Building a great fire is an artform (I’ll write about it another day), but when I was craving some home cooking the other day I thought about something my family used to do on camping trips when I was a kid: Campfire Cake.

You will need to bring:

  • A box of cake mix (one makes about 4-5 cakes, so take that into account. I prefer chocolate.)*
  • The appropriate amount of cooking oil (check the recipe)
  • The appropriate amount of water (check the recipe)
  • A large navel orange for each person
  • A mixing bowl and spoon
  • Tin foil

This is a great recipe for dessert because it cooks best at the end of the night when the fire is more hot coals and less direct flame. Each person takes an orange, and cuts the top off—similar to when you’re cutting a pumpkin top off for a jack o’lantern. Then you scoop the orange pieces out and eat them, or save them for the morning for fresh juice if you can cool them somewhere. This part is fun for kids, but make sure to help them…probably doesn’t need to be said. The secret here is not to over-scoop the orange, or you lose some of the flavor in baking. Leave a little pulp in, in other words.

Mix the cake batter as per the box instructions. Then pour batter in the “bottom” of the orange until it’s about 2/3 full. It will rise like a regular cake. Put the “lid” on the orange and carefully wrap it in tin foil while keeping it right side up.

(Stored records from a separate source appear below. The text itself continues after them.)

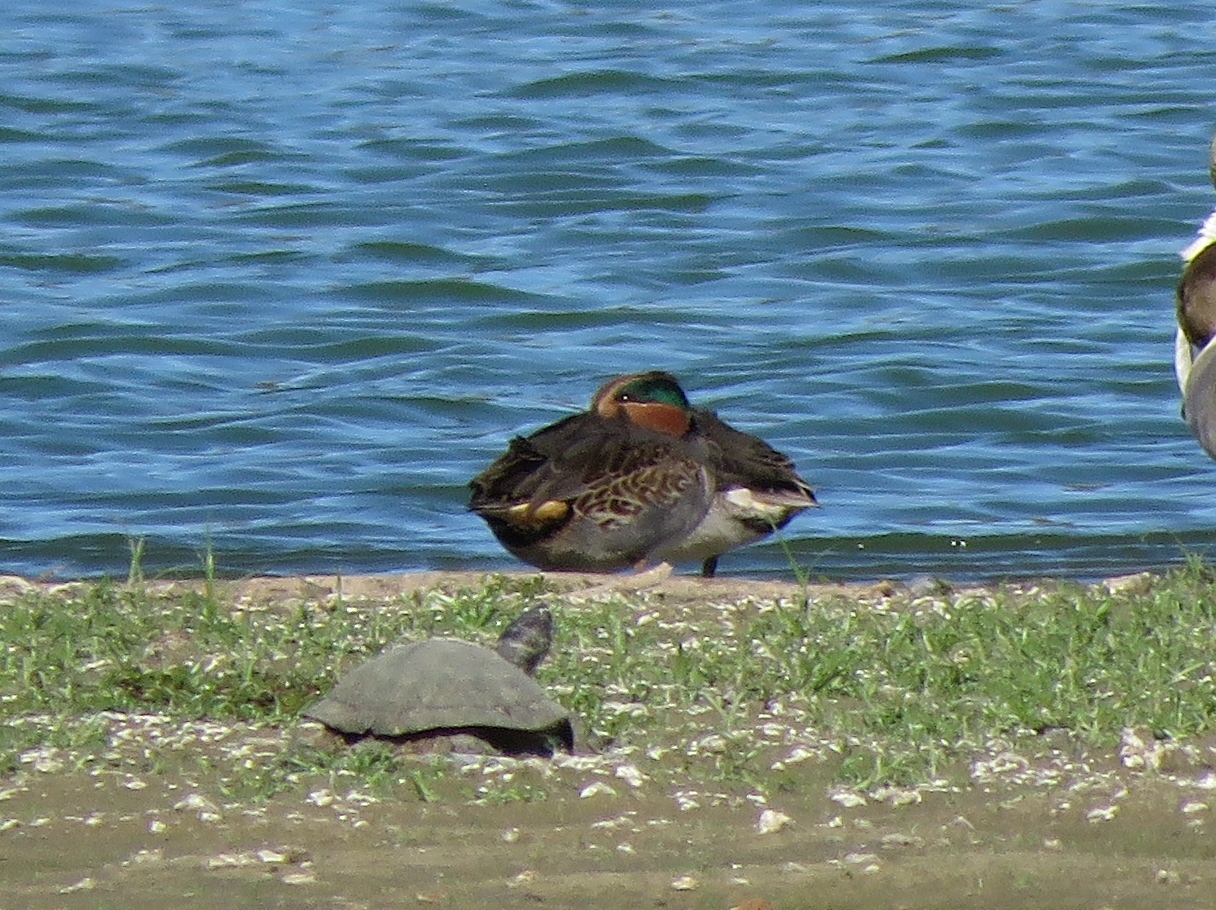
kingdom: Animalia
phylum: Chordata
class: Aves
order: Anseriformes
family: Anatidae
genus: Anas
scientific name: Anas crecca
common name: Eurasian teal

Place the wrapped orange in the coals of the fire. My dad used to build a handle on his tinfoil while constructing so that the orange could be retrieved safely with a stick. Smart guy! Let them cook about 15-20 minutes, or until a toothpick comes out of one cleanly.

Let cool a moment, then eat them right out of the orange. The cake will have a nice orange flavor, especially if you left enough pulp and juice in the orange itself. Once you’ve eaten the cake, you can throw the bowl away, which is a bonus. Remember not to throw your orange peels in the woods as they take a long time to biodegrade. Carry them out, along with the rest of your trash.

I think I’m going to make one of these tonight.

*It’s best not to choose one of those box recipes that involves eggs, as eggs are difficult to bring camping (and the odds of undercooking are greater). Unless, of course, you have a pet chicken that you bring camping with you. Joking! Hello, is this thing on?